━━━━━ DATA SHOWN

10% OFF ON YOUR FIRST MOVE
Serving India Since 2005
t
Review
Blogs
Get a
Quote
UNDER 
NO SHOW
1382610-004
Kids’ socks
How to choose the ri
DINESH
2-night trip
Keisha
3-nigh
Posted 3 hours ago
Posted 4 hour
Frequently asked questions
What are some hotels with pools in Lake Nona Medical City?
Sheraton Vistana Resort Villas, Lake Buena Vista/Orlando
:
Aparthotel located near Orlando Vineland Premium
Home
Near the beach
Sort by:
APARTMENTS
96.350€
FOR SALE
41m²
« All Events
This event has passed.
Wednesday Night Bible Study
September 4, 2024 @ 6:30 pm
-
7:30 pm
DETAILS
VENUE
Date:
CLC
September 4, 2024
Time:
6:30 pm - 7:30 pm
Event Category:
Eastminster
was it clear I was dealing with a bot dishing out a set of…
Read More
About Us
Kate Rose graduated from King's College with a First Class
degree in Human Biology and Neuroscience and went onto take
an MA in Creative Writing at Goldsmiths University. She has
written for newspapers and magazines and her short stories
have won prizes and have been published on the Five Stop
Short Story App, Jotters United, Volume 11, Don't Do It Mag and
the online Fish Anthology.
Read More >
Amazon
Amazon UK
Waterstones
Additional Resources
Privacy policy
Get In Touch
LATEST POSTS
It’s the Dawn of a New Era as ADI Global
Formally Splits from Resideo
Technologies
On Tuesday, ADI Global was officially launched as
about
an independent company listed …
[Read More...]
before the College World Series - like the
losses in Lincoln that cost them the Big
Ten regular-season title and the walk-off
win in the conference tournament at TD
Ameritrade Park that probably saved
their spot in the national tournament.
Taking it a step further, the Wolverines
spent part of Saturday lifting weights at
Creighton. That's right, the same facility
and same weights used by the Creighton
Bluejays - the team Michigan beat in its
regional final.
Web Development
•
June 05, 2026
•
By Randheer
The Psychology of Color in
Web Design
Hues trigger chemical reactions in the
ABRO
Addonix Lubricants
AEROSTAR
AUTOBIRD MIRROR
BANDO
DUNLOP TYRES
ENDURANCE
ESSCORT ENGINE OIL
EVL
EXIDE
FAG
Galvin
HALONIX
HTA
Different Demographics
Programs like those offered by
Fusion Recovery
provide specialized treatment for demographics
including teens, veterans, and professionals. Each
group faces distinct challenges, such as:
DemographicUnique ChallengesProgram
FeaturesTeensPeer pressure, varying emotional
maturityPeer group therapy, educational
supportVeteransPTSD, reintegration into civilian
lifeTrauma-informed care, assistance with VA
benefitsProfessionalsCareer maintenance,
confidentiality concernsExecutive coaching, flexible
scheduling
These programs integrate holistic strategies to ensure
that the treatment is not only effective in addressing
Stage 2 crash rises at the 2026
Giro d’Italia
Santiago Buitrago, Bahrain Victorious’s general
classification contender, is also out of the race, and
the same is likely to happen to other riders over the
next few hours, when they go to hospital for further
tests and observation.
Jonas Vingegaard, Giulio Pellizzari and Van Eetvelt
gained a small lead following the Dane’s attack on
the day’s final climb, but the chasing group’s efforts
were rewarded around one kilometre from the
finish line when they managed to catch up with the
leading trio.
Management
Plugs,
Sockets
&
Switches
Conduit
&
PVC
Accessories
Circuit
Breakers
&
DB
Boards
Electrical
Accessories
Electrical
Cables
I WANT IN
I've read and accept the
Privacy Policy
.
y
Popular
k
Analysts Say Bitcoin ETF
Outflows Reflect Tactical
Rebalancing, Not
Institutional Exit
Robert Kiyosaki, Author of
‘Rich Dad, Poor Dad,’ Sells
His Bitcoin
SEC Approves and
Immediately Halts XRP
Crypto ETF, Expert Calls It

━━━━━━━━━━

TASK GOAL » Please format the rows from the very first line through the one holding "Eastminster" as a JSON list of strings, one per line, with both ends included and blank lines left out.

EXERCISE SOLUTION »
[
  "10% OFF ON YOUR FIRST MOVE",
  "Serving India Since 2005",
  "t",
  "Review",
  "Blogs",
  "Get a",
  "Quote",
  "UNDER ",
  "NO SHOW",
  "1382610-004",
  "Kids’ socks",
  "How to choose the ri",
  "DINESH",
  "2-night trip",
  "Keisha",
  "3-nigh",
  "Posted 3 hours ago",
  "Posted 4 hour",
  "Frequently asked questions",
  "What are some hotels with pools in Lake Nona Medical City?",
  "Sheraton Vistana Resort Villas, Lake Buena Vista/Orlando",
  ":",
  "Aparthotel located near Orlando Vineland Premium",
  "Home",
  "Near the beach",
  "Sort by:",
  "APARTMENTS",
  "96.350€",
  "FOR SALE",
  "41m²",
  "« All Events",
  "This event has passed.",
  "Wednesday Night Bible Study",
  "September 4, 2024 @ 6:30 pm",
  "-",
  "7:30 pm",
  "DETAILS",
  "VENUE",
  "Date:",
  "CLC",
  "September 4, 2024",
  "Time:",
  "6:30 pm - 7:30 pm",
  "Event Category:",
  "Eastminster"
]